▶ [Input for this task]:

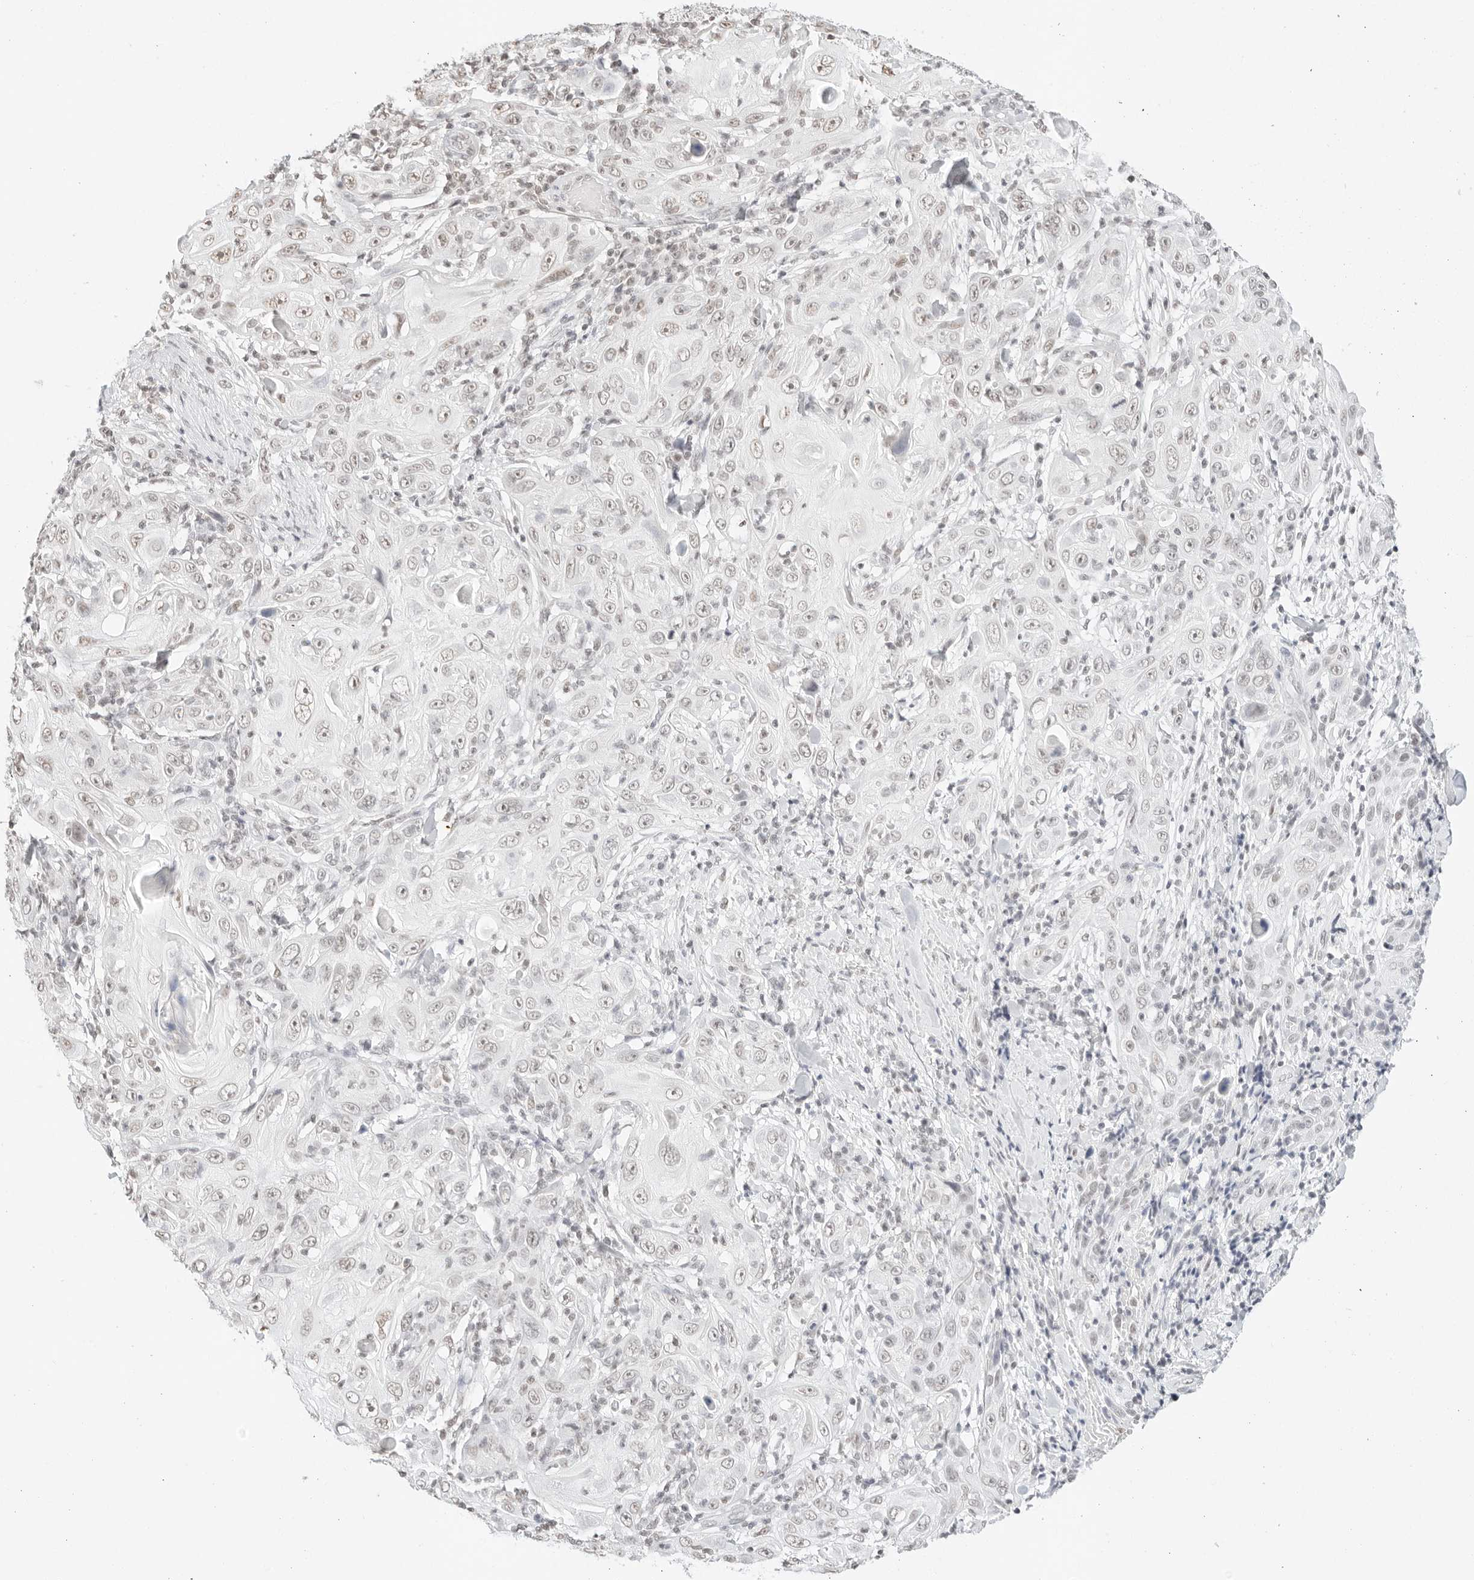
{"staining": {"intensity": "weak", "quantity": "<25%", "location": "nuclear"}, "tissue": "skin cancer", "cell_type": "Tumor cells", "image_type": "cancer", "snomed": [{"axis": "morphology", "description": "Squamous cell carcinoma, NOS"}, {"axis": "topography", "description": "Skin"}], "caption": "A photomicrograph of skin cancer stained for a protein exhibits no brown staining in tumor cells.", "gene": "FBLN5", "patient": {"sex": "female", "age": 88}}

--

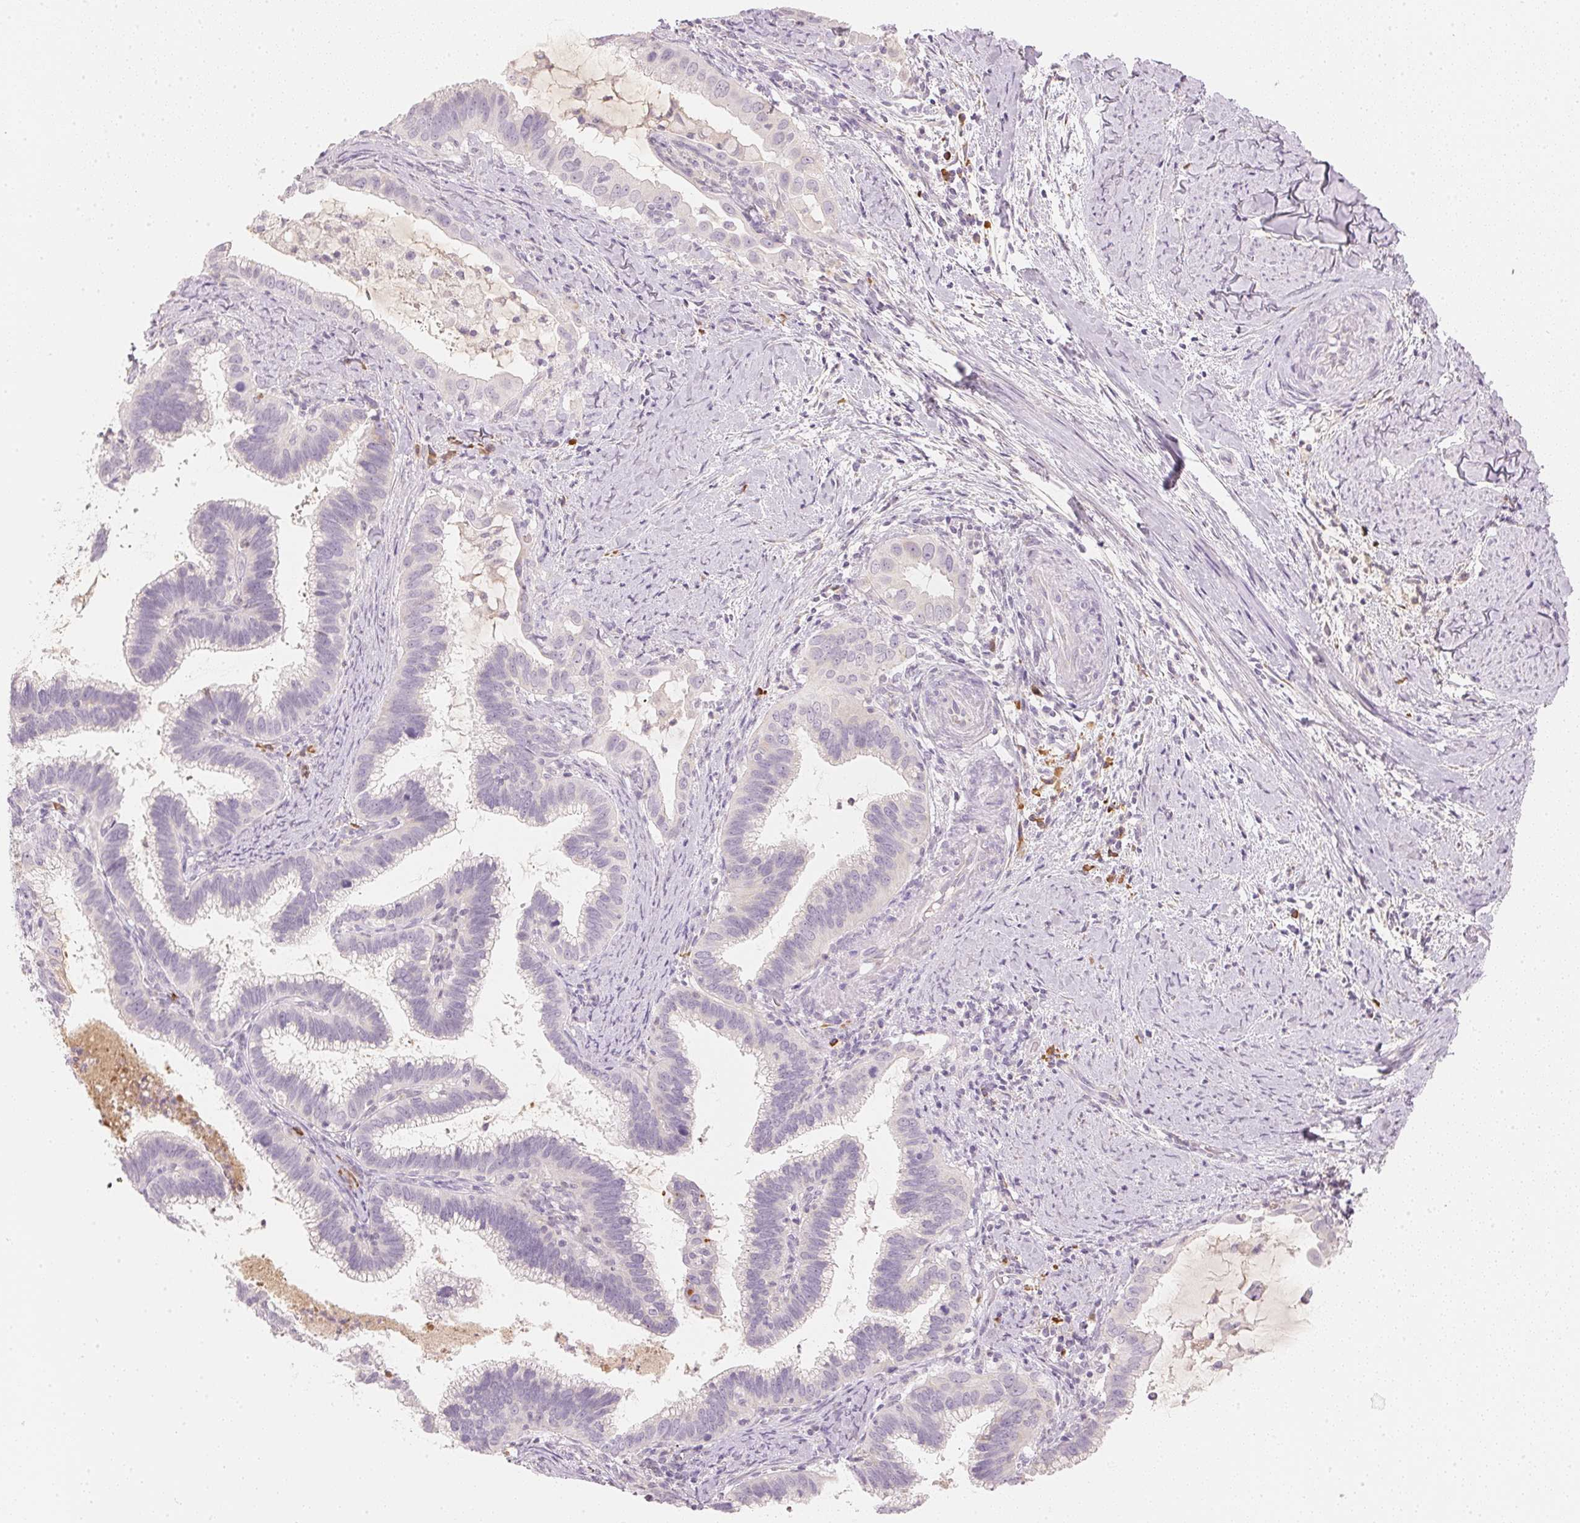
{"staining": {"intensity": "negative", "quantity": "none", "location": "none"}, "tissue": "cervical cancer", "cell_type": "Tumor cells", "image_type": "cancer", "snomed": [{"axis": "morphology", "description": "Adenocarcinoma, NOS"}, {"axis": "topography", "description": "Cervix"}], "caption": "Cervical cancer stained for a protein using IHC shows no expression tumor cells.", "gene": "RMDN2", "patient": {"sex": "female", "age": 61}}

* * *

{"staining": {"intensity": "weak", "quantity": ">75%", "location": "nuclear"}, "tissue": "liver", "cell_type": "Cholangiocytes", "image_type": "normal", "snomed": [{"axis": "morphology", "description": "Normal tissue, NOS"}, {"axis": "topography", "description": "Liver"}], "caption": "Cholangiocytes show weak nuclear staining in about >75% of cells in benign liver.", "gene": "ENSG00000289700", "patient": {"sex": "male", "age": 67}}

▶ [Assignment]: The exercise is to copy out every line above that has the word "tumor" in it.

▶ [Solution]:
{"staining": {"intensity": "weak", "quantity": "<25%", "location": "nuclear"}, "tissue": "skin cancer", "cell_type": "Tumor cells", "image_type": "cancer", "snomed": [{"axis": "morphology", "description": "Squamous cell carcinoma, NOS"}, {"axis": "topography", "description": "Skin"}], "caption": "A photomicrograph of skin cancer stained for a protein exhibits no brown staining in tumor cells.", "gene": "FBLN5", "patient": {"sex": "female", "age": 88}}
{"staining": {"intensity": "negative", "quantity": "none", "location": "none"}, "tissue": "cervical cancer", "cell_type": "Tumor cells", "image_type": "cancer", "snomed": [{"axis": "morphology", "description": "Adenocarcinoma, NOS"}, {"axis": "topography", "description": "Cervix"}], "caption": "Cervical cancer stained for a protein using IHC shows no expression tumor cells.", "gene": "RMDN2", "patient": {"sex": "female", "age": 61}}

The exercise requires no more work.